Consigne a >> Recopiez sans modification le passage de l'extrait sur les pipelines qui commence à « Le sénateur MacDonald » et se termine à « difficile à vendre. ».

Texte d'exercice >>
§
M. Cleland : Cette expression — « sans incidence sur les recettes » — a de très nombreuses significations; je crois qu'elle ne nous aide pas beaucoup. L'important, c'est la façon dont on utilise cet argent. Nous disposons d'arguments solides en faveur de l'investissement de ces sommes dans l'avancement de la technologie, par exemple. Cette décision serait-elle sans incidence sur les recettes? Je ne sais pas. Cela dit, je dirais que nous disposons d'arguments plus convaincants pour ce qui est, d'abord, de nous soucier des consommateurs vulnérables, et, ensuite, nous préoccuper d'une aide à la transition pour les industries tributaires du commerce et à forte intensité d'émissions. C'est après la prise en considération de ces deux aspects qu'une réduction générale de l'impôt sur le revenu constituerait probablement une mesure appropriée.

[Français]

Le sénateur Mockler : Professeur Pineau, vous avez dit qu'on devrait se diriger vers le transport par rails.

[Traduction]

Si c'est le cas, quels seraient vos commentaires sur les pipelines?

Le vice-président : C'est une question très logique.

M. Pineau : Naturellement, les pipelines sont importants du point de vue de la production. Le pétrole doit être transporté vers les marchés, et les pipelines sont la meilleure option au Canada. Dans le contexte canadien, les pipelines sont simplement la meilleure option.

Le débat sur les pipelines n'a rien à voir avec la consommation. Certaines personnes s'opposent aux pipelines ou aux sables bitumineux, mais elles ne se rendent pas compte que cela ne changera rien à leur consommation ni au fait que les Canadiens achètent un nombre record de camionnettes, ni que ceux-ci fonctionnent au pétrole de l'Ouest canadien, sinon d'Arabie saoudite. Je n'ai rien contre les pipelines, et ils font indéniablement partie du système de transport dont nous avons besoin.

Le vice-président : Le sénateur Mockler sera très content de cette réponse.

Le sénateur MacDonald : Je n'ai qu'un seul commentaire, monsieur Pineau. Je suis plutôt d'accord avec votre opinion sur le transport de marchandises par voie ferrée plutôt que par camions lourds. Je ne suis pas convaincu que les Canadiens verraient d'un bon œil l'imposition de pénalités à l'achat d'une camionnette. Celle-là pourrait être plus difficile à vendre.
§
Données >>
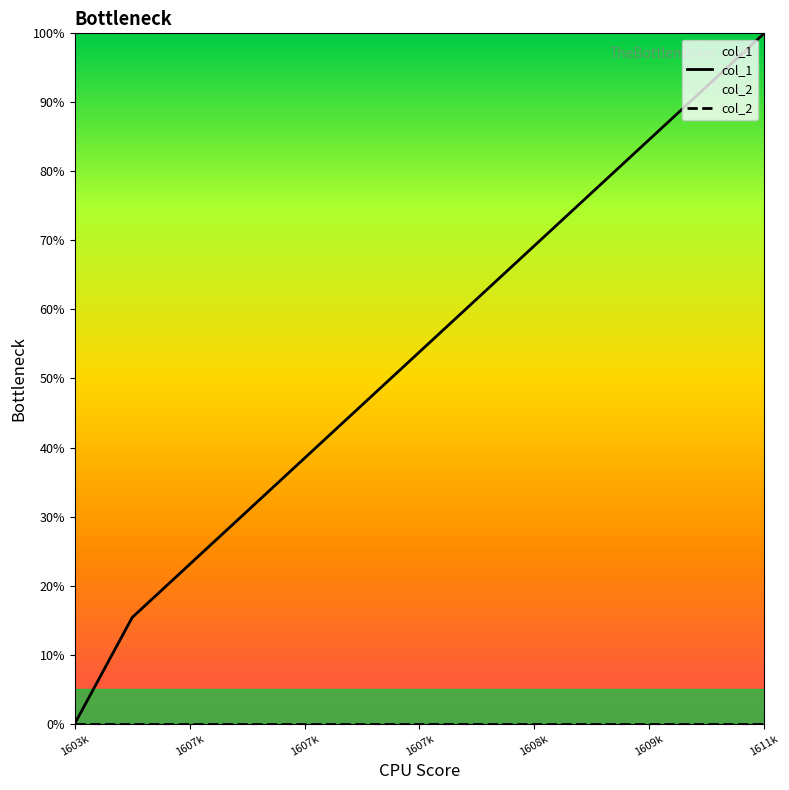

Count the number of categories in the chart.

13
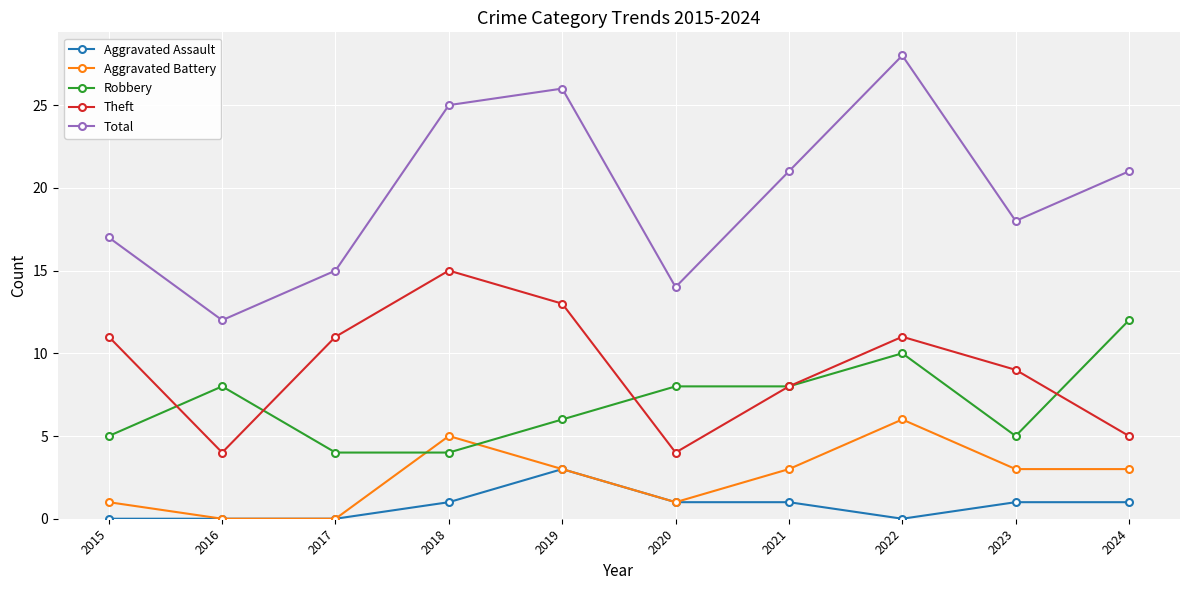

Is the value of Theft at 2023 greater than the value of Total at 2021?

No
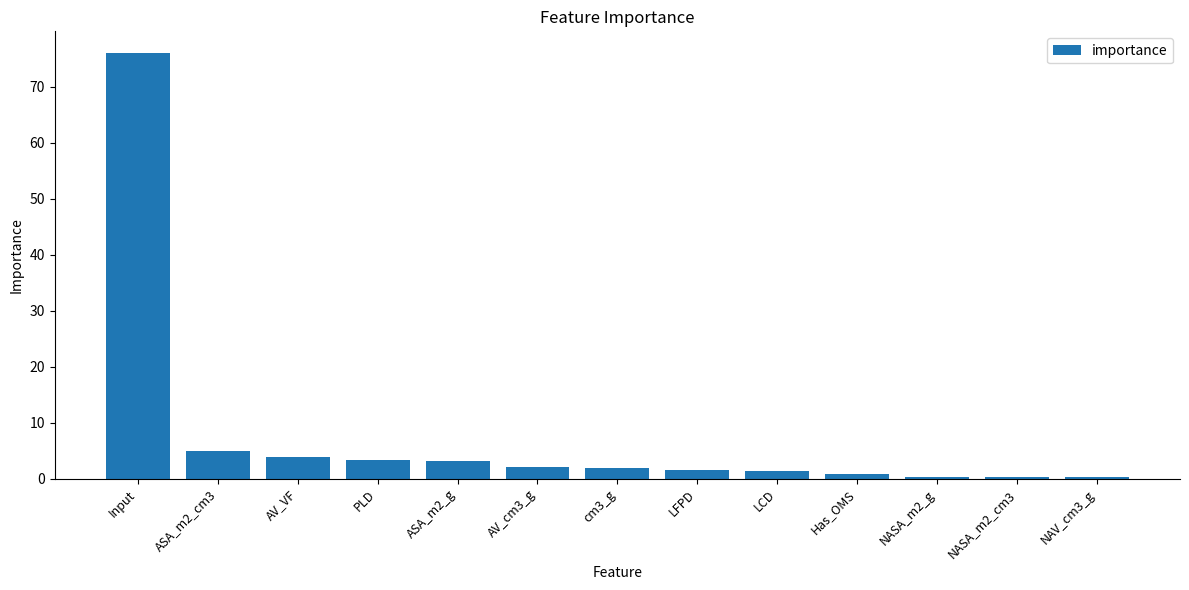

What is the change in value from LFPD to Has_OMS?

-0.8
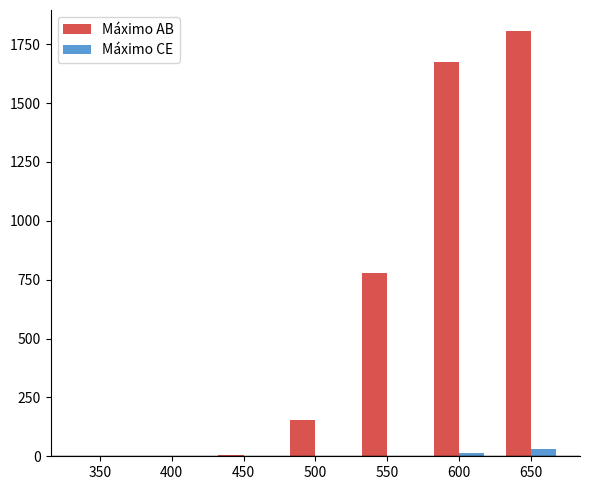

True or false: Máximo CE has a value of 14 at 600.

True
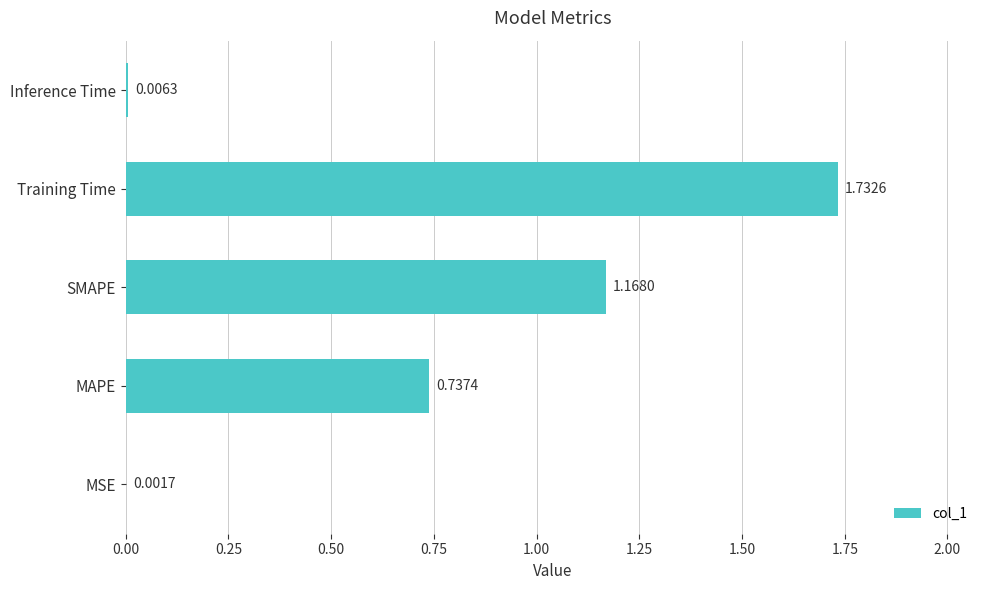

Between MAPE and Training Time, which is larger?

Training Time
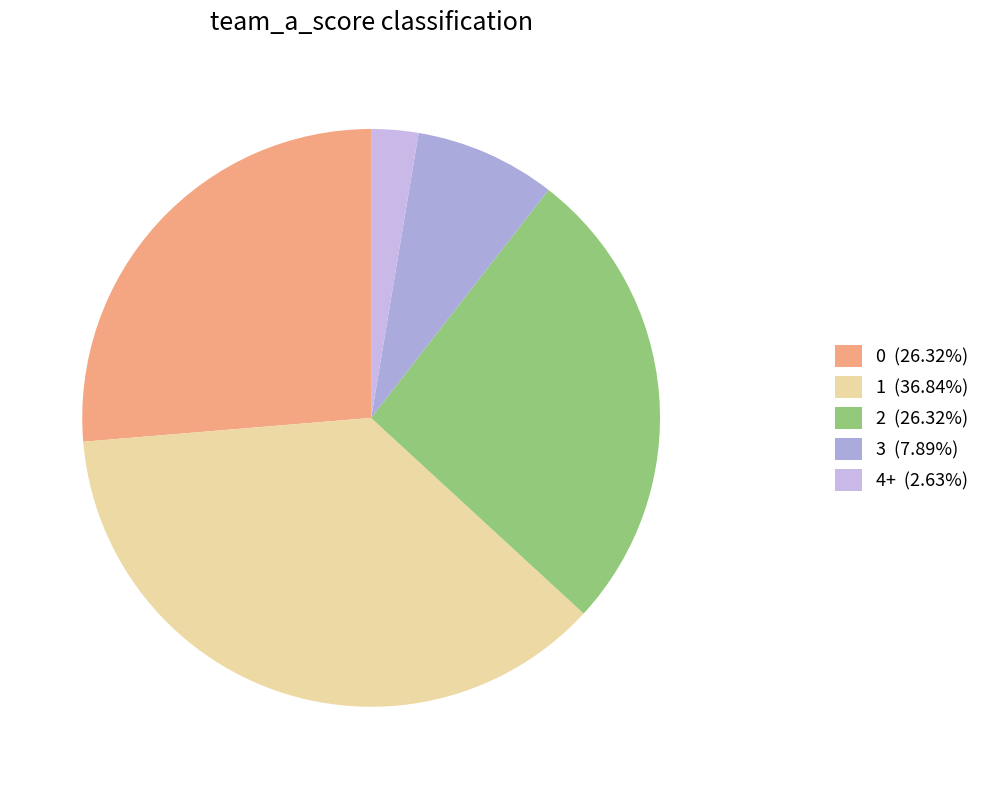

Count the number of slices in the pie.

5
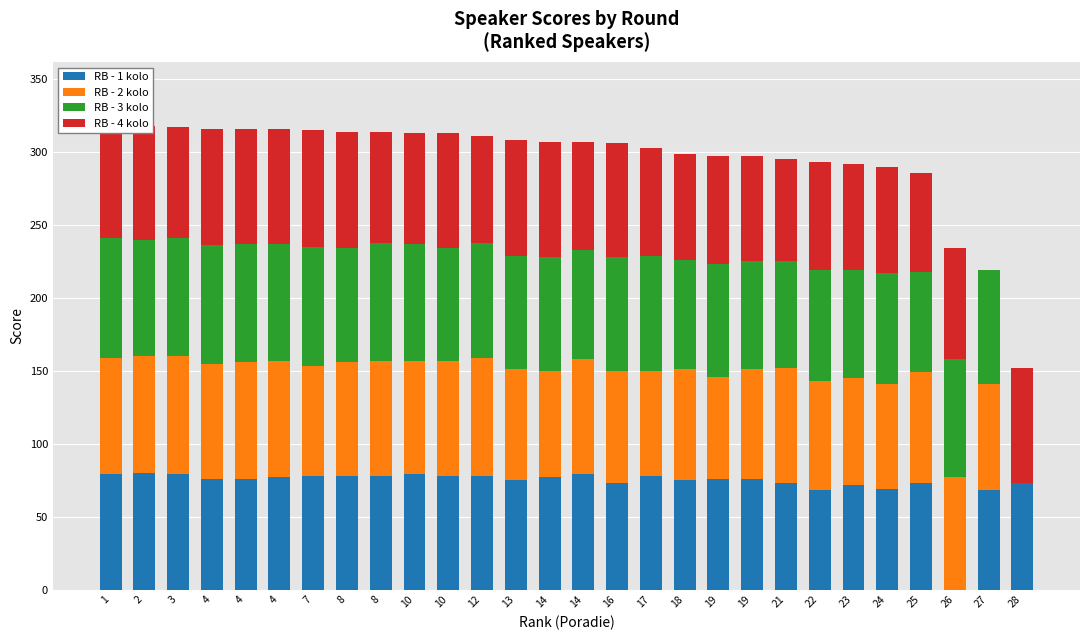

What is the value of the RB - 4 kolo bar at the 11th from the left?

76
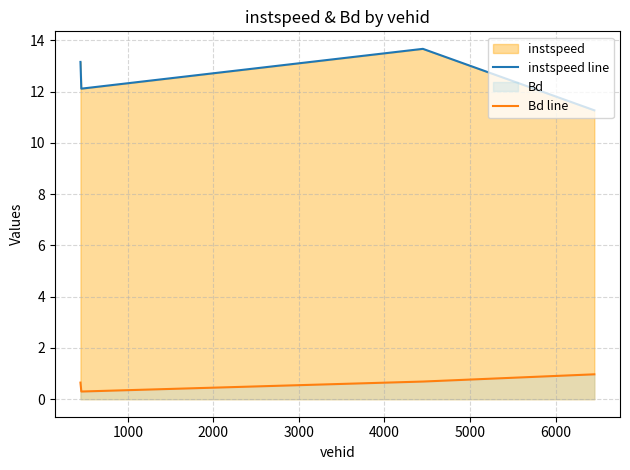

At how many categories does at least one series exceed 2?

4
§
Consigne b >> Reproduisez l'ensemble des entrées ci-dessus en substituant « Tally » à « Count », sans rien modifier d'autre et sans inclure les images.

Résultat a >>
Le sénateur MacDonald : Je n'ai qu'un seul commentaire, monsieur Pineau. Je suis plutôt d'accord avec votre opinion sur le transport de marchandises par voie ferrée plutôt que par camions lourds. Je ne suis pas convaincu que les Canadiens verraient d'un bon œil l'imposition de pénalités à l'achat d'une camionnette. Celle-là pourrait être plus difficile à vendre.

Résultat b >>
Tally the number of categories in the chart.

13

Is the value of Theft at 2023 greater than the value of Total at 2021?

No

What is the change in value from LFPD to Has_OMS?

-0.8

True or false: Máximo CE has a value of 14 at 600.

True

Between MAPE and Training Time, which is larger?

Training Time

Tally the number of slices in the pie.

5

What is the value of the RB - 4 kolo bar at the 11th from the left?

76

At how many categories does at least one series exceed 2?

4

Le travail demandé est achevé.